Нападки Тайнена открыли одну из самых интересных публичных дискуссий на эту тему. Ионеско ответил, что он не считает себя мессией: «Мне не нравятся мессии, и я не считаю это призванием художника или драматурга. У меня сложилось впечатление, что сам мистер Тайнен находится в поисках мессии. Однако обращаться с посланиями к человечеству, указывать ему пути, спасать его — дело основателей религий, моралистов или политиков …драматург всего лишь пишет пьесы, в которых предлагает свою точку зрения, а не дидактическое послание. …Всякое искусство, исчерпывающееся идеологией, бессмысленно… оно ниже доктрины, которая подчинена готовым формулам из арсенала дискурсивной манифестации. …Идеологическая пьеса — не более чем вульгаризированная идеология»2.
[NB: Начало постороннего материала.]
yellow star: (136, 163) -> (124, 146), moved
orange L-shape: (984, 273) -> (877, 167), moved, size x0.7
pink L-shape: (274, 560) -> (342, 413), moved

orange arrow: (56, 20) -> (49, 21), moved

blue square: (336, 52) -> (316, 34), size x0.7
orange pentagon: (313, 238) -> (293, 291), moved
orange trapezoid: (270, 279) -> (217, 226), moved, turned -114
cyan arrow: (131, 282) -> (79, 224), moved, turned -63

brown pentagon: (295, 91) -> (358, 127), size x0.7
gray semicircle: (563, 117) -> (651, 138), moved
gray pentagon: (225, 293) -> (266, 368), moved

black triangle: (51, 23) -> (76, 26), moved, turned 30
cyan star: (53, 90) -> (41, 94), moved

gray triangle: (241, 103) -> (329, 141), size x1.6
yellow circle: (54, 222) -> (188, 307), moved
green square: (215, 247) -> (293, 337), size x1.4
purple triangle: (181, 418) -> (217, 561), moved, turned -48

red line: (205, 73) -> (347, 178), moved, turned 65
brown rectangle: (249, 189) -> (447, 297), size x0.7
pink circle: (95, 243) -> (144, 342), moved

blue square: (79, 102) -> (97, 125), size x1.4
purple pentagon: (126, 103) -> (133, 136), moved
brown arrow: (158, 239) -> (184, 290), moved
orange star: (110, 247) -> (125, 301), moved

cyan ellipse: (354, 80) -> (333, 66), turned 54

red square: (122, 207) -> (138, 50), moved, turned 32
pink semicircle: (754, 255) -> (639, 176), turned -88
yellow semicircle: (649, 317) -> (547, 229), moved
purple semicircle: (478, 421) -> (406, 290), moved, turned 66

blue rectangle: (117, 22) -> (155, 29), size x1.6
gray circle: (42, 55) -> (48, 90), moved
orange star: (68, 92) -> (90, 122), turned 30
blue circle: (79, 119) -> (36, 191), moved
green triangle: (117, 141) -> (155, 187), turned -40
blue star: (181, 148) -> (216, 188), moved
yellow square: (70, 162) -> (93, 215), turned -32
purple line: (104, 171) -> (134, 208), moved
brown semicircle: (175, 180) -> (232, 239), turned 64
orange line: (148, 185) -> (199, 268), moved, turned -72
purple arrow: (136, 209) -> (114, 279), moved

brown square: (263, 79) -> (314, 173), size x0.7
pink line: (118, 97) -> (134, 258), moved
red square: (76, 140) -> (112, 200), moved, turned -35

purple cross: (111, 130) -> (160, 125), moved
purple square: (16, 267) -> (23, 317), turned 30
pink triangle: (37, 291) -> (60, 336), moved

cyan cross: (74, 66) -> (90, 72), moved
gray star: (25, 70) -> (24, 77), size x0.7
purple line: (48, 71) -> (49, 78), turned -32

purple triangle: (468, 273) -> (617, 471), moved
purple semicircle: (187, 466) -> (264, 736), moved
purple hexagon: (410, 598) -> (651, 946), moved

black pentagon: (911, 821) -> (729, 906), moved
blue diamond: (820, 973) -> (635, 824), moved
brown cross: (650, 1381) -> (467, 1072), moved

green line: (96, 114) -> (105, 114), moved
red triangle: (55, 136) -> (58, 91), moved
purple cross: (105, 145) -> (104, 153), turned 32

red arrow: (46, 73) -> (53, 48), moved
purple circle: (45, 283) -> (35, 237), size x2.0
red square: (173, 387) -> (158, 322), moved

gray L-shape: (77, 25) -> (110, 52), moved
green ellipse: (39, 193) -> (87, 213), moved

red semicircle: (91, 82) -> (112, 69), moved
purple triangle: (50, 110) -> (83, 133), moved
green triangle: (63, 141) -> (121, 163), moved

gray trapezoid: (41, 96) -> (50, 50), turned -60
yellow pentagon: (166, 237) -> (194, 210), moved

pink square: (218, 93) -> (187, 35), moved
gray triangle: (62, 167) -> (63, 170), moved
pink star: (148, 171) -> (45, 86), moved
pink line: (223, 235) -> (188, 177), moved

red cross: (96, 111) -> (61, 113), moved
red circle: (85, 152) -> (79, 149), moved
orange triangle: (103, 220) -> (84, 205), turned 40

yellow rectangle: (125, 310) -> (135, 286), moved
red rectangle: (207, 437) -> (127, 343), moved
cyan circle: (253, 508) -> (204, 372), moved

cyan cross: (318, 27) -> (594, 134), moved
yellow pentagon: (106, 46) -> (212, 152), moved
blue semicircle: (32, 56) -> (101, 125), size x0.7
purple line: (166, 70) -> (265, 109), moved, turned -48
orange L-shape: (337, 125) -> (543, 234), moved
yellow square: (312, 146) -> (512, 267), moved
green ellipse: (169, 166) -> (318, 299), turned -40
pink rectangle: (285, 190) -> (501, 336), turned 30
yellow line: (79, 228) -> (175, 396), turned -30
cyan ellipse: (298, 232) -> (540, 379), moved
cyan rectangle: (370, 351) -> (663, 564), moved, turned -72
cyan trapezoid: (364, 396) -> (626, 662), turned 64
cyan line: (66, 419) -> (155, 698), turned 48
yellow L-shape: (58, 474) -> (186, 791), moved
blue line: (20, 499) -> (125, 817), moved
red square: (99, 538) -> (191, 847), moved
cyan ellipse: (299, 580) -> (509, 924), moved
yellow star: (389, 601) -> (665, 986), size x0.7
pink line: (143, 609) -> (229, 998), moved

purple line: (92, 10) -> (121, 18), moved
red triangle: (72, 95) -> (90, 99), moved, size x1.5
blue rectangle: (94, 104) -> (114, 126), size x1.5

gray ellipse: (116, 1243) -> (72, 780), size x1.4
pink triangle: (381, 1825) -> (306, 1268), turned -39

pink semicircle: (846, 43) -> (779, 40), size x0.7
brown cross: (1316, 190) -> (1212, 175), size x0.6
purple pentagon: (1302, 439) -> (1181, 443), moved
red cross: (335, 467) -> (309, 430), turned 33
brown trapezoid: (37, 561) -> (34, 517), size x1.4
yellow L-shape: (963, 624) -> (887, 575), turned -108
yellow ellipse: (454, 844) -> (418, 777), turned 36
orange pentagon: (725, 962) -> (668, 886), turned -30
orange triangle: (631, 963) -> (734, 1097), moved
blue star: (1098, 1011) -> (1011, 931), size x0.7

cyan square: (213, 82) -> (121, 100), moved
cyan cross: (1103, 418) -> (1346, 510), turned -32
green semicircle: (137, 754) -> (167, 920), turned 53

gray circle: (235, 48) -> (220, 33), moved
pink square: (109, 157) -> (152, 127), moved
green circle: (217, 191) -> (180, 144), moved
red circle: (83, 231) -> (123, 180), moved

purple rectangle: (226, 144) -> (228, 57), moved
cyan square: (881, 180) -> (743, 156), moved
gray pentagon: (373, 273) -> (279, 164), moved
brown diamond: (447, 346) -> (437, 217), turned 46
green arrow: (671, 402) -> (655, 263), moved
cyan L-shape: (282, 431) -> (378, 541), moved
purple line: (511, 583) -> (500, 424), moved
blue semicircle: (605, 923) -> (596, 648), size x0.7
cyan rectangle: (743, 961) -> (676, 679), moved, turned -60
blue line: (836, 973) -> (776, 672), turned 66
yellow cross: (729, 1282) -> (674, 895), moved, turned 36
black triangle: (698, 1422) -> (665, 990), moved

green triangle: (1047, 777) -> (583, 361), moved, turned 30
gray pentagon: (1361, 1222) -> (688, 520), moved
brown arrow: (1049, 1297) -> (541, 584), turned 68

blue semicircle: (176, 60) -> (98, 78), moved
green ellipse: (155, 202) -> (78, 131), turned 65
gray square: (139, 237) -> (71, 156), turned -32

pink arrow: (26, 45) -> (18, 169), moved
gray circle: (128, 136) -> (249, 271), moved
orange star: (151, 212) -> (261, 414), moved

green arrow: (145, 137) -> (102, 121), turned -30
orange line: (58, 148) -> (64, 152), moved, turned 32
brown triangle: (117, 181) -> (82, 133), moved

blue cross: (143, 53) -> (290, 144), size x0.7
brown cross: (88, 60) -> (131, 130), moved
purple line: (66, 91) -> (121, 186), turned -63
Ионеско протестовал против обвинения в антиреализме, отрицал, что он настаивает на невозможности вербального общения. «Сам факт, что пьеса написана и поставлена, совершенно несовместим с подобной точкой зрения. Я считаю, что достигнуть понимания трудно, но не невозможно»3. После издевательств над Сартром (как автором политических мелодрам), Осборном, Миллером, Брехтом и прочими «бульварными писателями левого крыла конформизма, столь же жалкого, как и правое», Ионеско высказывает убеждение, что общество сформировало барьер между людьми, и аутентичное человеческое сообщество шире, чем общество. «Общество не может избавить человека от печали, политическая система — освободить от страданий, страха смерти и жажды абсолюта; условия жизни контролируют социальное положение, а не наоборот». Поэтому необходимо разрушить язык, который есть «ничто, клише, пустые формулы и лозунги». Поэтому и идеологии с их рутинным языком должны постоянно изменяться, а «их закоснелый язык… неумолимо распадаться на части, чтобы под обломками обрести животворную силу».